→ TEXTO DE ORIGEN:
- - -
Con el tiempo, Moreno tomó una primera distancia del duelo, y luego empezó a escribir sobre él, sin ser muy consciente de que lo hacía, y borró y tachó, y volvió una y otra vez sobre sus textos, y los desechó y los recuperó. Recordó y tomó de sus recuerdos algunas escenas para unirlas a otras, e imaginó. Inventó, jugó, padeció e indagó. “Escribir es vivir varias veces, multiplicar la experiencia y hacerle preguntas a la vida”, diría tiempo después, con su libro de cuentos entre las manos y una especie de pudor revuelto con orgullo. Luego, silencio. Más tarde agregaría que los escritores eran dioses de lo que creaban. En últimas, “detectives de la vida”.
El primer cuento que escribió, y que después sería el soplo que hizo vida su libro, fue El sentido del orden. La biblioteca inmensa, el orden de la vida y de los libros, los mensajes ocultos, las razones, la lupa, la distancia, la muerte, el duelo. “Al entrar a la casa arrastré con la puerta la correspondencia de mi abuelo, acumulada y tendida sobre el garaje, como una afligida alfombra. Sus remitentes no se habían enterado todavía de su muerte o lo habían hecho tarde, cuando las cartas estaban ya en camino, sin forma de cortarles el vuelo y evitar que sus mensajes se perdieran en el vacío”, comenzaba su relato, que seguía con una breve descripción de los sobres que estaban en el piso.
- - -
→ DATOS SIN PROCESAR:
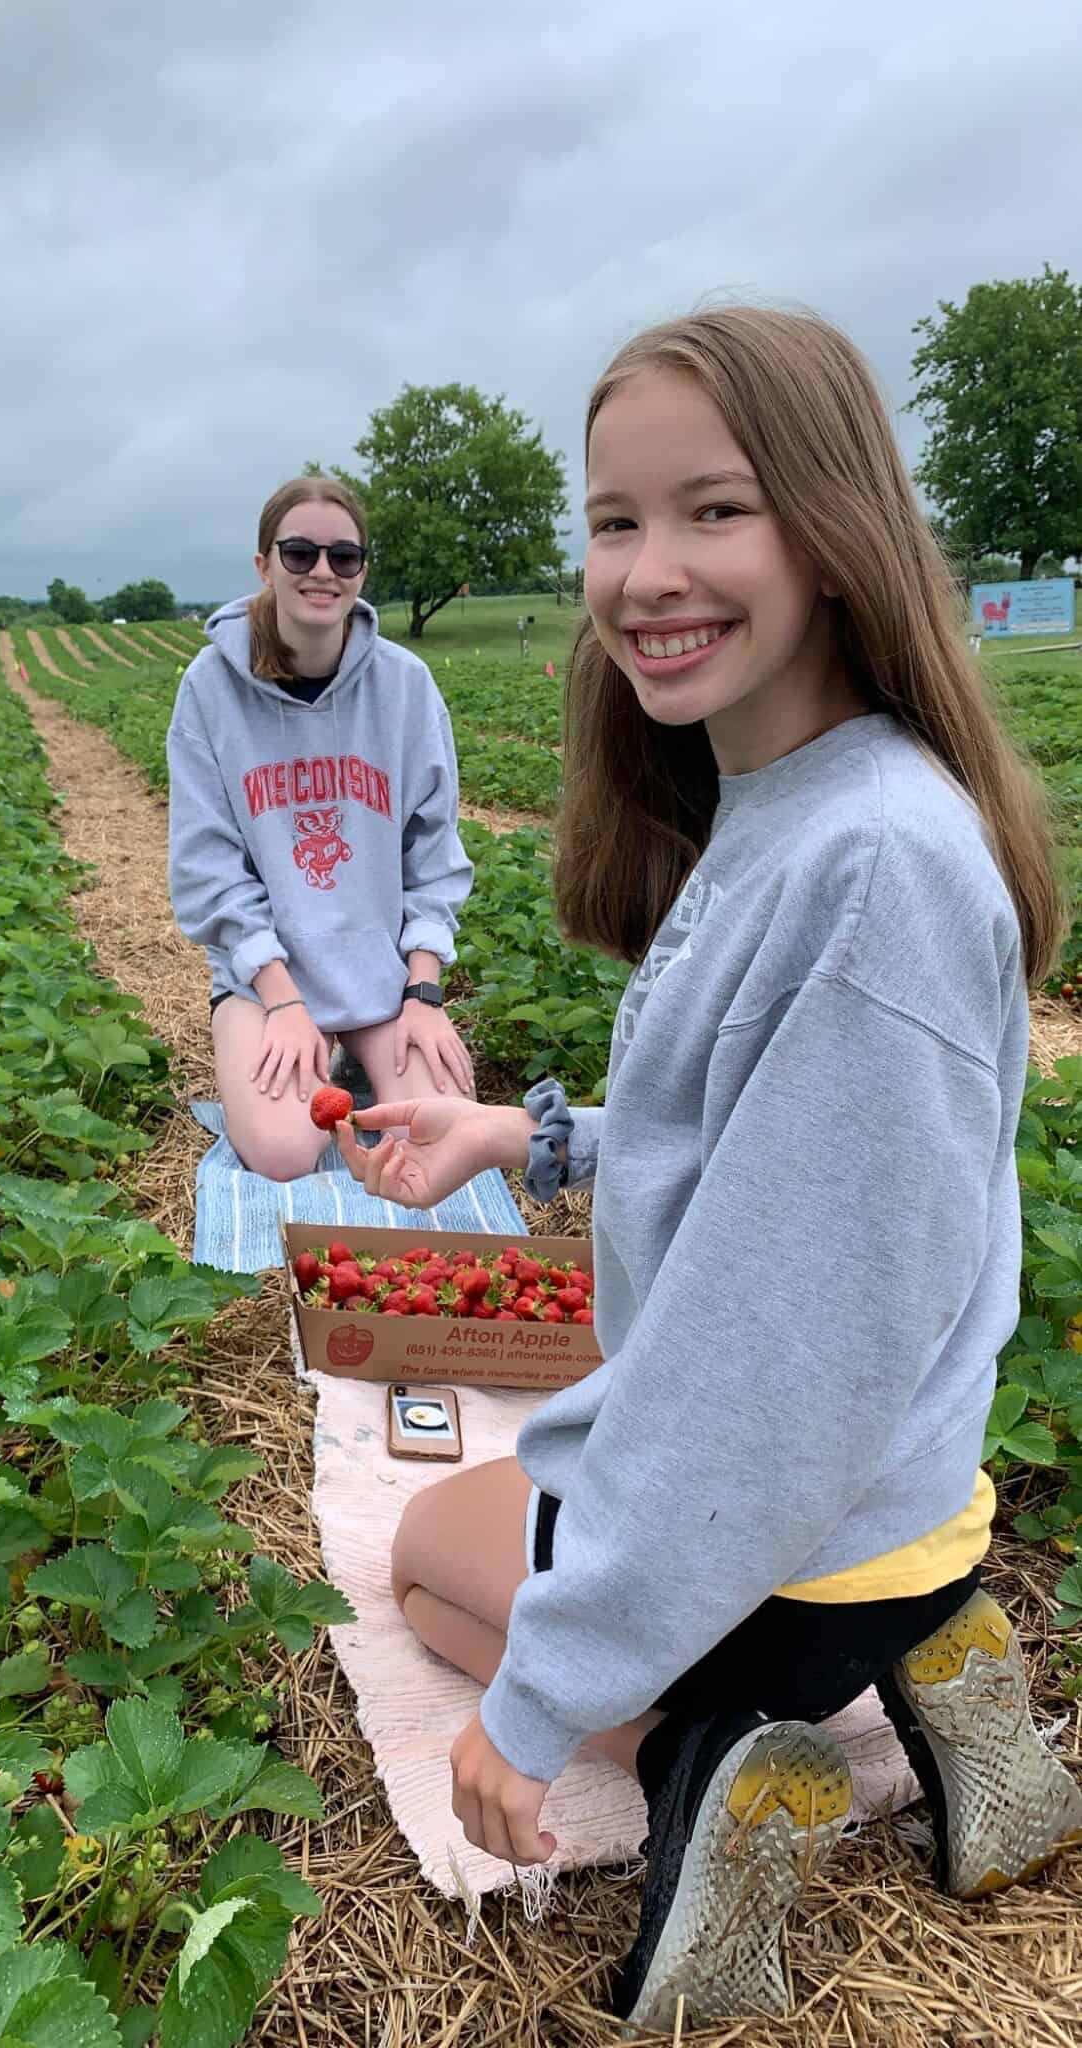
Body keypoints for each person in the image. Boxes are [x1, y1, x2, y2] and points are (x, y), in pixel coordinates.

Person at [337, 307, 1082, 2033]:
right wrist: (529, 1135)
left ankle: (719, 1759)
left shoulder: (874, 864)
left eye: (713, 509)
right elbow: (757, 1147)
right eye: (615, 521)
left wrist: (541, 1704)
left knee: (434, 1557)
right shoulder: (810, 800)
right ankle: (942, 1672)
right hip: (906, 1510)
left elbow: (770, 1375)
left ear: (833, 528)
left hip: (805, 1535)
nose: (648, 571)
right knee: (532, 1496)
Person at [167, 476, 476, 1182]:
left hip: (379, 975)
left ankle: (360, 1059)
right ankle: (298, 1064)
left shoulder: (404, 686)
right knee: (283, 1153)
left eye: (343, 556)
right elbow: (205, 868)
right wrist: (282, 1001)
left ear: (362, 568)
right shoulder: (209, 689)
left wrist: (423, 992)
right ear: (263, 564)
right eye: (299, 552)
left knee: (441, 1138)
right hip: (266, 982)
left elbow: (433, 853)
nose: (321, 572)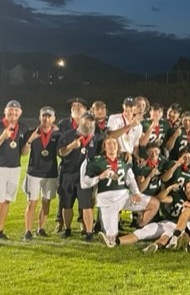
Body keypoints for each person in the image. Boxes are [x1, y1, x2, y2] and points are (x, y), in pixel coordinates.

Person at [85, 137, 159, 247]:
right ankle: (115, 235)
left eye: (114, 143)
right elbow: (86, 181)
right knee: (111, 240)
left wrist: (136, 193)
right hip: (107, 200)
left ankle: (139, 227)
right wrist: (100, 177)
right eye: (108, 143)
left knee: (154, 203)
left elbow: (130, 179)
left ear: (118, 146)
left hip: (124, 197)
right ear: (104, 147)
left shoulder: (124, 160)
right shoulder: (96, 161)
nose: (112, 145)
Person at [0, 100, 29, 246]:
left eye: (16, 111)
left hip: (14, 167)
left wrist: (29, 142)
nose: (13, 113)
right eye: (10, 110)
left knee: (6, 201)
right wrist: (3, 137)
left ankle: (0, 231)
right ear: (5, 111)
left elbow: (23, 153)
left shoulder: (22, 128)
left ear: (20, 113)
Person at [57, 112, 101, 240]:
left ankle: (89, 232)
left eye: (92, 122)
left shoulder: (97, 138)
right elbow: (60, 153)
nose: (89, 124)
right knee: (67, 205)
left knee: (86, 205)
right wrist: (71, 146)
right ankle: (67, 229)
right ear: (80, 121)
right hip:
- - -
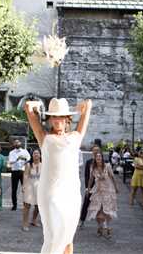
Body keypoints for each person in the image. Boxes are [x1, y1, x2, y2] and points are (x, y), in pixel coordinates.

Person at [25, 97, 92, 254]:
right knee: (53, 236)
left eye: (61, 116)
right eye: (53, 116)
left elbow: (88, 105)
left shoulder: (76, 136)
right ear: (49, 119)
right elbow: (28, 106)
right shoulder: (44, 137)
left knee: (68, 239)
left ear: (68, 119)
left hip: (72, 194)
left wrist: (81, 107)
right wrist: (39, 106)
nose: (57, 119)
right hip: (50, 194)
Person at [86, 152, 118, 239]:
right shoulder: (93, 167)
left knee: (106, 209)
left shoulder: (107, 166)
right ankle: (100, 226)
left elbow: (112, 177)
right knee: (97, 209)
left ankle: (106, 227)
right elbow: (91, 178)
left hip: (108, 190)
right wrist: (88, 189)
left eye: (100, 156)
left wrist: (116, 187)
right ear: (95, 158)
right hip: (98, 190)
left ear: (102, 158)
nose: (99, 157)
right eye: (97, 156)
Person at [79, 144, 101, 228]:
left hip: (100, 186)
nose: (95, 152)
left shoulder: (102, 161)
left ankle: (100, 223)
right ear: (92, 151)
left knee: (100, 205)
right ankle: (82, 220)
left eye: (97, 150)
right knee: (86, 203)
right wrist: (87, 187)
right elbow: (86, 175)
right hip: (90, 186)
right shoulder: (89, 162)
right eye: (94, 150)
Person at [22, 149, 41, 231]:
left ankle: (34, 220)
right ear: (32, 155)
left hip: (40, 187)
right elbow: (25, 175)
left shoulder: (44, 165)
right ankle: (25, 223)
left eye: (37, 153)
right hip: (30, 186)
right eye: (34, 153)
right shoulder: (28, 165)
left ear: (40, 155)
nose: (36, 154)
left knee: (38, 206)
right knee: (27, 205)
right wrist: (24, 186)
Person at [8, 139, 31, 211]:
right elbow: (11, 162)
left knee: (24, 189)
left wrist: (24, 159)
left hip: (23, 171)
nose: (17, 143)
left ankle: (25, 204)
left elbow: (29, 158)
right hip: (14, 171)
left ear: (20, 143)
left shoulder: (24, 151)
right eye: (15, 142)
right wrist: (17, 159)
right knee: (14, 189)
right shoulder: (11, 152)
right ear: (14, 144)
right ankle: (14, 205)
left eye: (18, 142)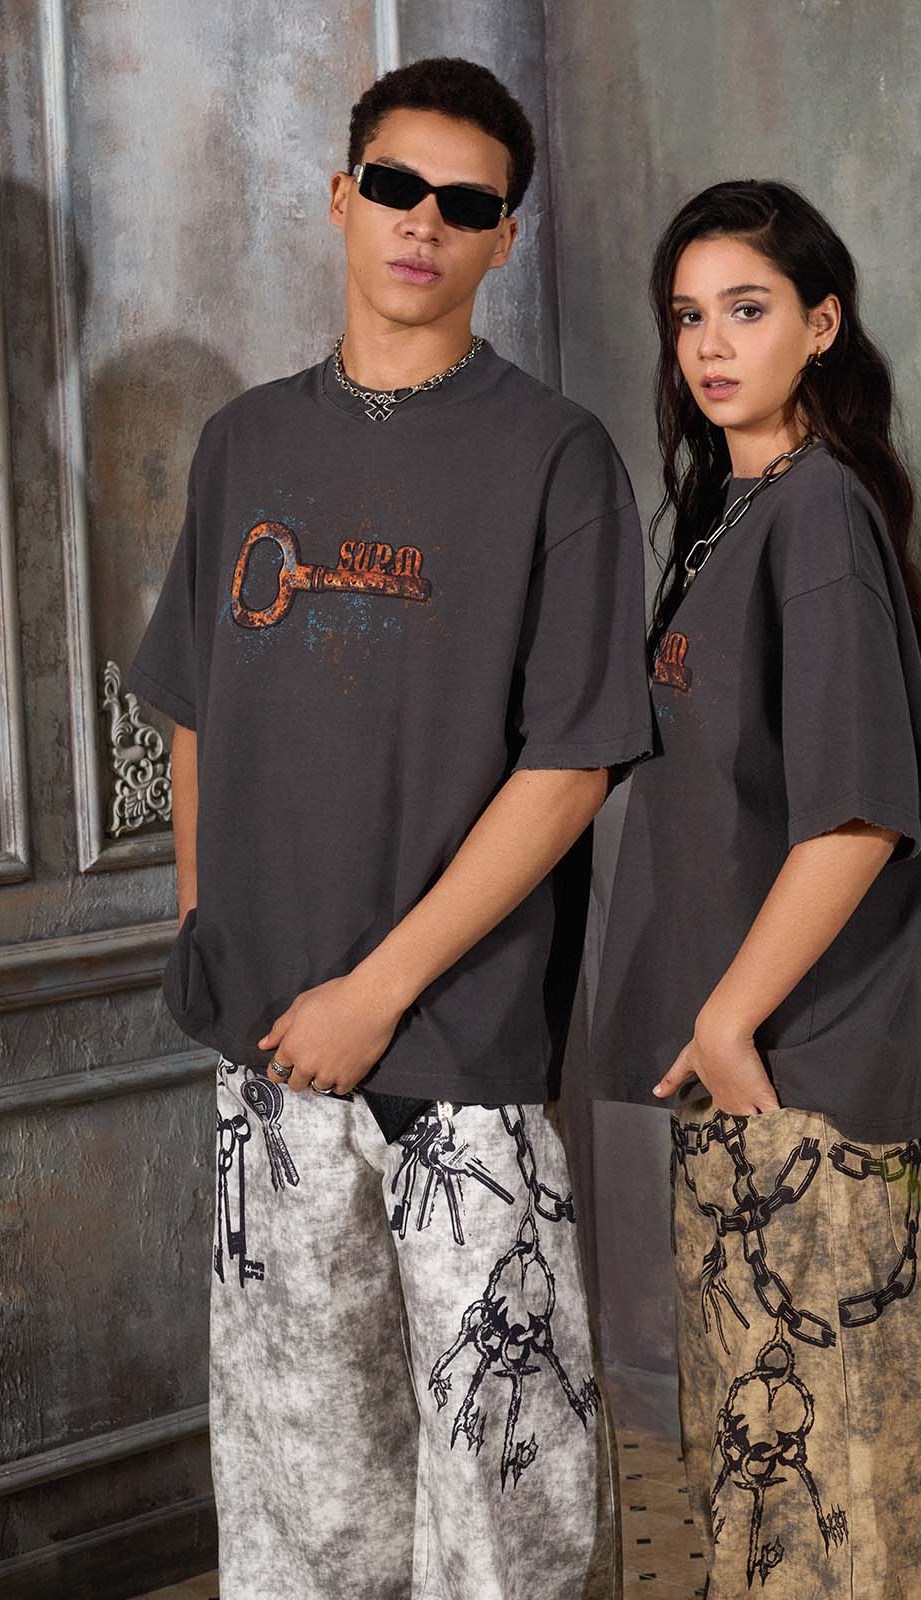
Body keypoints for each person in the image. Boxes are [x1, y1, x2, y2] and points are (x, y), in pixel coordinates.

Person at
- - -
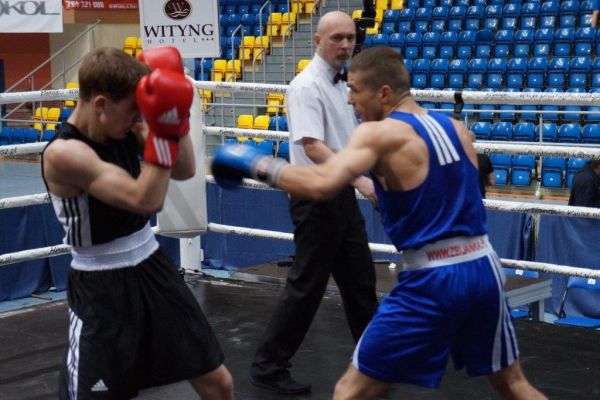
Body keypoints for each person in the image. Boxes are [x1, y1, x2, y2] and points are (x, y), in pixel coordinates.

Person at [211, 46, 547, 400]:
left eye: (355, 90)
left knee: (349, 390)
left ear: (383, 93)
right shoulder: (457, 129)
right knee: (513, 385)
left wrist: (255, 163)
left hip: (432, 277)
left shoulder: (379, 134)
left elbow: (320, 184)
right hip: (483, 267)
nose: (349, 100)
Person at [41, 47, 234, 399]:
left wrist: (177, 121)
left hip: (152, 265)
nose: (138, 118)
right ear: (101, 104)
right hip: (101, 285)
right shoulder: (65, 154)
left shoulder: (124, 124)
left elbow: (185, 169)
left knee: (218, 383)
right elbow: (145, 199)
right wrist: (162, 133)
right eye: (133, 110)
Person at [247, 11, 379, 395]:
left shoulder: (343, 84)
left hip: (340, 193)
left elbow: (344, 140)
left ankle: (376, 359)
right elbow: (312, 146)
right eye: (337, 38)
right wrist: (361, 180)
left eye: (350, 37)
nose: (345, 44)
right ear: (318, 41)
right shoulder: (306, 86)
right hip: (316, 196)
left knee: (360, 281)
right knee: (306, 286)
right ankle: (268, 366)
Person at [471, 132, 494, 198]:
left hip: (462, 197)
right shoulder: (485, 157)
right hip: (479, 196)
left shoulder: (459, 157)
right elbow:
- - -
→ ENUNCIADO: Según el texto de origen, ¿qué título tiene el primer cuento que escribió Moreno?

→ SOLUCIÓN DEL EJERCICIO: El sentido del orden.